Materials, Methods, and Results
A 26-year-old, primigravid woman was referred for amniocentesis at 30 weeks of gestation because of hydrocephalus and short limbs. Prenatal ultrasound showed macrocephaly, prominent forehead, ventriculomegaly, corpus callosum hypogenesis, micrognathia, and ambiguous external genitalia. Amniocentesis was performed, and array comparative genomic hybridization using uncultured amniocytes revealed a 22.2-Mb deletion of 1p32.3-p31.1 [arr cgh 1p32.3p31.1 (55,500,291 bp–77,711,982 bp)×1] encompassing the genes of NFIA, GPR177, and 89 additional genes.
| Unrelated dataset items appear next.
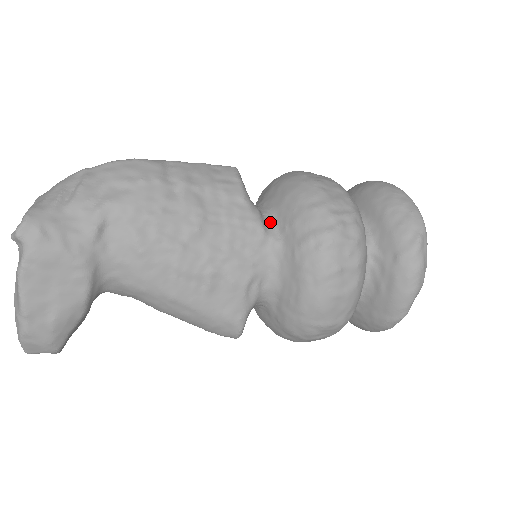
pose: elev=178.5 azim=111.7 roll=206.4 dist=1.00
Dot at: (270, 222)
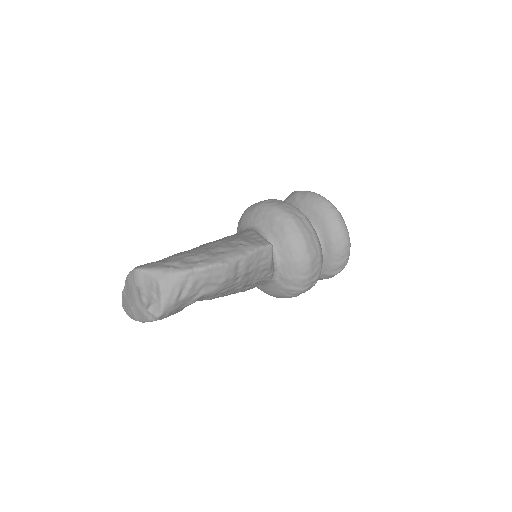
Dot at: (276, 270)
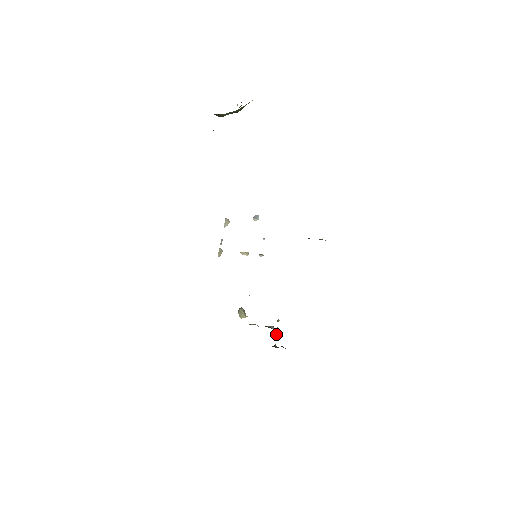
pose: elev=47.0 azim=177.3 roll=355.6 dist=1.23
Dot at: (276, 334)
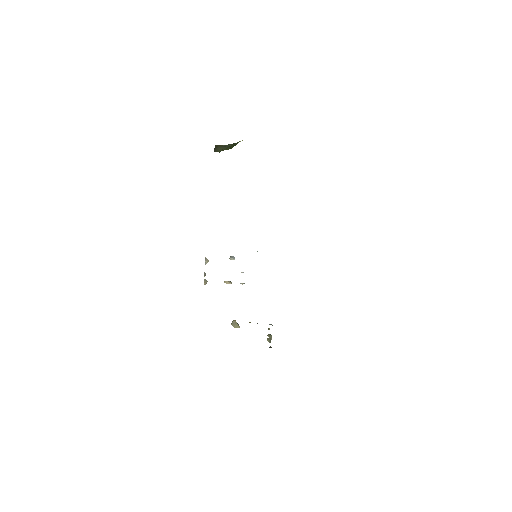
Dot at: (269, 338)
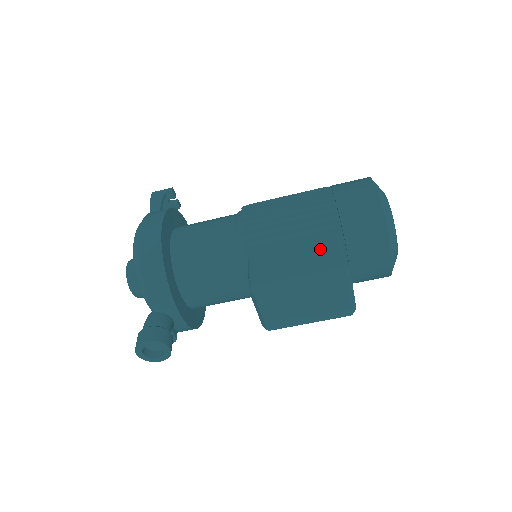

Cytogenetic analysis revealed a karyotype of 46,XX,del(1)(p31.1p32.3)dn. At 33 weeks of gestation, a dead fetus was delivered with a body weight of 1536 g (<5th centile); relative macrocephaly; a broad face; prominent forehead; hypertelorism; anteverted nostrils; micrognathia; low-set ears; and abnormal female external genitalia with labial fusion, labial hypertrophy, absence of vaginal opening, and clitoral hypertrophy. Polymorphic DNA marker analysis determined a paternal origin of the deletion.
Prenatal diagnosis of ventriculomegaly with an abnormal corpus callosum should alert subtle chromosome aberrations and prompt molecular cytogenetic investigation if necessary. Fetuses with chromosome 1p32-p31 deletion syndrome and haploinsufficiency of the NFIA gene may present ventriculomegaly, corpus callosum hypogenesis, abnormal external genitalia, and intrauterine growth restriction in the third trimester."